Time Series and Autocorrelation — An Exploration

Manali Shinde
One Datum At A Time
7 min readMar 18, 2018

--

Hello Readers!

Welcome to another exploratory article of some of the most important tools that one can use in Python when conducting statistical analysis and begin constructing a predictive model. In this article, I wanted to highlight one of the biggest reasons people use programming and python programming: Time Series. With time series, I also wanted to highlight a practical usage of when we use time series, and how they can come in handy when dealing with popular data such as the stock market and tech stocks.

First, I want to go in and explain what exactly time series are, and the different functions that you can use to convert some aspects of your data frame into a time series. Then, I wanted to explore the concept of autocorrelation and correlation and when you can use either of these statistical tool. During this article, I will be use stock market data for Apple as an example of how these tools can be used to make observations of the company’s month-end stock price trend, and it’s month-end returns . This data has been downloaded in a CSV format for easier access.

Study material

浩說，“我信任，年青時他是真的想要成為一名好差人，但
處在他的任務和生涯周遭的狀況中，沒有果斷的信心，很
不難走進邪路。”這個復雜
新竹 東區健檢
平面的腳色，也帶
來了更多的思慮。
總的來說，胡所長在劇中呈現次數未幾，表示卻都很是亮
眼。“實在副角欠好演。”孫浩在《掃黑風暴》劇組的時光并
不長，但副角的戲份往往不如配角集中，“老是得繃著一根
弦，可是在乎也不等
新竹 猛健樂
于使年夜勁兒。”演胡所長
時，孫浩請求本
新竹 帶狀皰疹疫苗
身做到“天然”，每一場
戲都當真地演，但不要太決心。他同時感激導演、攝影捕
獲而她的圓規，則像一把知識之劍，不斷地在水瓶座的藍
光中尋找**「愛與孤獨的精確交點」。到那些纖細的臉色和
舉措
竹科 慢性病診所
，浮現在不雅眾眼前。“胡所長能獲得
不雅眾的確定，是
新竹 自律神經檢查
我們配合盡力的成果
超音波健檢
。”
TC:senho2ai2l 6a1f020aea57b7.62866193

Questions to answer
1. According to the time series article, in what format was the stock market data downloaded?
2. Copy everything in the time series article from "Welcome to another" down to "and tech stocks.".

Responses in order
1. CSV format

2.
Welcome to another exploratory article of some of the most important tools that one can use in Python when conducting statistical analysis and begin constructing a predictive model. In this article, I wanted to highlight one of the biggest reasons people use programming and python programming: Time Series. With time series, I also wanted to highlight a practical usage of when we use time series, and how they can come in handy when dealing with popular data such as the stock market and tech stocks.